Les Nations unies ont souligné la nécessité d’une prolongation immédiate de l’accord sur les céréales, c’est important pour le marché. C’est ce qu’a déclaré mercredi Martin Griffiths, le secrétaire général adjoint aux affaires humanitaires de l’organisation mondiale, lors d’un point presse.
« Les exportations se poursuivent comme d’habitude jusqu’à [mi-] novembre. Notre objectif est que [l’accord] soit prolongé immédiatement. C’est important pour le marché », a déclaré M. Griffiths. « Je reste relativement optimiste quant à notre réussite. Nous travaillons dur », a-t-il noté. « Nous avons été à Moscou avec Rebeca Grynspan [secrétaire générale de la Conférence des Nations unies sur le commerce et le développement] et nous avons eu des réunions très utiles.
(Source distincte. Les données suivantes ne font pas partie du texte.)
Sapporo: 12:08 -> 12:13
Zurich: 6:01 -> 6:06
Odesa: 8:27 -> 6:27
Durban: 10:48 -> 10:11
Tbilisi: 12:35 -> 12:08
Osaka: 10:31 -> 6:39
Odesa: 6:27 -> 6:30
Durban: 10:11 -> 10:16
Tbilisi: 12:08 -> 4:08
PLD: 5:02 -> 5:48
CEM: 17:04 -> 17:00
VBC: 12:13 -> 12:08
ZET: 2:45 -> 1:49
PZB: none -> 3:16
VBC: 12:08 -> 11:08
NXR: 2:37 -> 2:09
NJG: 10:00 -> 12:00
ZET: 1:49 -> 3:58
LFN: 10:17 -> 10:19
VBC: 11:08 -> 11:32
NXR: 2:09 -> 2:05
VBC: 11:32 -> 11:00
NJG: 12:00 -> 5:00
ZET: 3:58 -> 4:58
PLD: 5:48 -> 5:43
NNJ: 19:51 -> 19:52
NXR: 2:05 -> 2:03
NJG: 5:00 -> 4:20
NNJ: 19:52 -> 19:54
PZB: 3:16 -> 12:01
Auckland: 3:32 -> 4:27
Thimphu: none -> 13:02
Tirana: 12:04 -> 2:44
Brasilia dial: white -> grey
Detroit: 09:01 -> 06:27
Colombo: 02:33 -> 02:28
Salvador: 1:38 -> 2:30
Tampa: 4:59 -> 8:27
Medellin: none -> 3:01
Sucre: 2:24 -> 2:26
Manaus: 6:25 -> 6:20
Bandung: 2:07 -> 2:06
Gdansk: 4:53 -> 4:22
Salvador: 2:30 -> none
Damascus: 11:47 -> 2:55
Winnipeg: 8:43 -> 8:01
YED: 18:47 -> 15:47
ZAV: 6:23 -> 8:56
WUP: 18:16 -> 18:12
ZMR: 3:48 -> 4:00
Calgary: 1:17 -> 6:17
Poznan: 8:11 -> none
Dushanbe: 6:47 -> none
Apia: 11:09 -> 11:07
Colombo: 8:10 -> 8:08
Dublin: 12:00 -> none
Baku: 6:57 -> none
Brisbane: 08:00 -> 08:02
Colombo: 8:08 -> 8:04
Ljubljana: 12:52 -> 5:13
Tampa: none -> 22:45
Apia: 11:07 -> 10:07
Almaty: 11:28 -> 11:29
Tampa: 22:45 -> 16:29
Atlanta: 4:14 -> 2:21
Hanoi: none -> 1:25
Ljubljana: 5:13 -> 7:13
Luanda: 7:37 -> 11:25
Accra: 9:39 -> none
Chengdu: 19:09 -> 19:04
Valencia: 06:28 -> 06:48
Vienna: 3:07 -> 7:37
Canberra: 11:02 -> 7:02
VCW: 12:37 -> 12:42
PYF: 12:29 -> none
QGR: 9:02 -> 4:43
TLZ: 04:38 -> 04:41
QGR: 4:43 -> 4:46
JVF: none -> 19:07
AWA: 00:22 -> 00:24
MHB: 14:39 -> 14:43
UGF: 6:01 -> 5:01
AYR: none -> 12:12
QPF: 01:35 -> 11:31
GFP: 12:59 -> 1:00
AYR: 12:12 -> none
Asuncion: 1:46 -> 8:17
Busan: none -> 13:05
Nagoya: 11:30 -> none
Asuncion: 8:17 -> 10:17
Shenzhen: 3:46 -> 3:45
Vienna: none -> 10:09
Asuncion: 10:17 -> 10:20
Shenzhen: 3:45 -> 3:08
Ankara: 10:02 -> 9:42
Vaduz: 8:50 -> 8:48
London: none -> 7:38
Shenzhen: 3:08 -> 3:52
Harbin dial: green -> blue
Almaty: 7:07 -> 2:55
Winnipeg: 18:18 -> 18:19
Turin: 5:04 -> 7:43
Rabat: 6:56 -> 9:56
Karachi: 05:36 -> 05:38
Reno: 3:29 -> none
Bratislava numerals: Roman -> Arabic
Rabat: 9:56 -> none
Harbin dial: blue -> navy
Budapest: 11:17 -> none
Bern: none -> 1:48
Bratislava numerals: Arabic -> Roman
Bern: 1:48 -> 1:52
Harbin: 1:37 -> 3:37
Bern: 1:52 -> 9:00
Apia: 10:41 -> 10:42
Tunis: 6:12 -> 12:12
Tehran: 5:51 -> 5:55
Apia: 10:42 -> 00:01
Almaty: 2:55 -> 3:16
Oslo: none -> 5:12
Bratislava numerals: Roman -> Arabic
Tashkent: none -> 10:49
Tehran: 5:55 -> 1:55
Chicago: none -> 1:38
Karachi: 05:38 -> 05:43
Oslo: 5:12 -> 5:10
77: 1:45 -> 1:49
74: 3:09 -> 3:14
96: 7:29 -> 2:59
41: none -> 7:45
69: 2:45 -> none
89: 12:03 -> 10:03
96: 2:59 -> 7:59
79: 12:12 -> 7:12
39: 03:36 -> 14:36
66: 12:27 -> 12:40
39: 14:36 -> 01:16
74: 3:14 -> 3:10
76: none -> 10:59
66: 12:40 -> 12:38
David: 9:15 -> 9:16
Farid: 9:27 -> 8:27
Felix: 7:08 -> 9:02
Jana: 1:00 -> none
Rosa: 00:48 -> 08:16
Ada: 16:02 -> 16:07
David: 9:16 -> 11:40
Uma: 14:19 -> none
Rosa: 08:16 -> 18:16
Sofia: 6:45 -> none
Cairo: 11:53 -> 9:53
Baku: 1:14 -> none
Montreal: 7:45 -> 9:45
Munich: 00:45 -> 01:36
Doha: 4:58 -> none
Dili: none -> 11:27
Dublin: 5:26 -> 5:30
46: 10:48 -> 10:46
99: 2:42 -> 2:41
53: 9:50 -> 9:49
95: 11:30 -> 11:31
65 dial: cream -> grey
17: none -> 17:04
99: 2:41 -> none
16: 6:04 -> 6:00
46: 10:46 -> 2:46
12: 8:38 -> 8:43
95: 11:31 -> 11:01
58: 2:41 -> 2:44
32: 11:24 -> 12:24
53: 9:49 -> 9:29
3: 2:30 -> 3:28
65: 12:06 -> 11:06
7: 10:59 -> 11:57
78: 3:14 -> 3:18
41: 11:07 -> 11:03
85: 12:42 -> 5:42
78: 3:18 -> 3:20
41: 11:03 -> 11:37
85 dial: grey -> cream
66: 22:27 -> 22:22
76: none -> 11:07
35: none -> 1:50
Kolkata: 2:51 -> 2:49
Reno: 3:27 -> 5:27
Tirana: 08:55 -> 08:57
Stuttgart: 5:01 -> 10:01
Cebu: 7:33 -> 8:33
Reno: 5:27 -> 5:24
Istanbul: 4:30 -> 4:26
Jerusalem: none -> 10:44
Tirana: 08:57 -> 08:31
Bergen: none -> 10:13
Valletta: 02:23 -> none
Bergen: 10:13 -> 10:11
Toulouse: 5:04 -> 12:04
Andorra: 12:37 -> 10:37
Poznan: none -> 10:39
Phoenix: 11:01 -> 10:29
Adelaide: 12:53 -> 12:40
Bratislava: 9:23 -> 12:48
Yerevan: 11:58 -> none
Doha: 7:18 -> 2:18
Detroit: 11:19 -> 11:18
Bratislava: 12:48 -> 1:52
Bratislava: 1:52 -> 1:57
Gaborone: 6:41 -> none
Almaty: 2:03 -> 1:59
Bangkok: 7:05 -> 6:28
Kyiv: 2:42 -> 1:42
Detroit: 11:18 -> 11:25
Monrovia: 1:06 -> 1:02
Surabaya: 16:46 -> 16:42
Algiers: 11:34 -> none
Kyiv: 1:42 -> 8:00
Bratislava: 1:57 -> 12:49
Je pense que nous comprenons tous les enjeux. »
« Nous sommes très intéressés non seulement par le prolongement de cet accord, mais aussi par le travail extraordinaire que Rebeca Grynspan et son équipe accomplissent pour lever les obstacles aux exportations russes de céréales et d’engrais », a déclaré le secrétaire général adjoint des Nations unies. « J’étais à Washington hier. Des discussions très utiles ont eu lieu au département d’État avec les responsables des sanctions au sujet du travail effectué. Beaucoup de travail a été fait pour surmonter ces obstacles, c’est très important. »
Le premier représentant permanent adjoint de la Russie auprès des Nations unies, Dmitri Polianski, a déclaré la semaine dernière qu’une prolongation de l’accord sur les exportations de céréales de la mer Noire dépendrait de son résultat pratique pour Moscou. Il a déclaré que la Russie n’était pas encore convaincue de la nécessité de prolonger l’accord, et a souligné que la question principale restait les exportations d’engrais et de denrées alimentaires russes.
Un ensemble de documents a été signé à Istanbul fin juillet pour aborder la question de l’approvisionnement en denrées alimentaires et en engrais sur les marchés mondiaux. Un mémorandum entre la Russie et les Nations unies envisage la participation de l’organisation mondiale à l’initiative visant à lever les restrictions antirusses qui entravent les exportations de produits agricoles et d’engrais. Un autre document décrit un mécanisme permettant de débloquer les céréales des ports de la mer Noire contrôlés par Kiev. Le Centre de coordination conjoint (CCC) mis en place à Istanbul par la Russie, la Turquie, l’Ukraine et les Nations unies est destiné à inspecter les navires transportant des céréales afin d’empêcher la contrebande d’armes et d’exclure les provocations.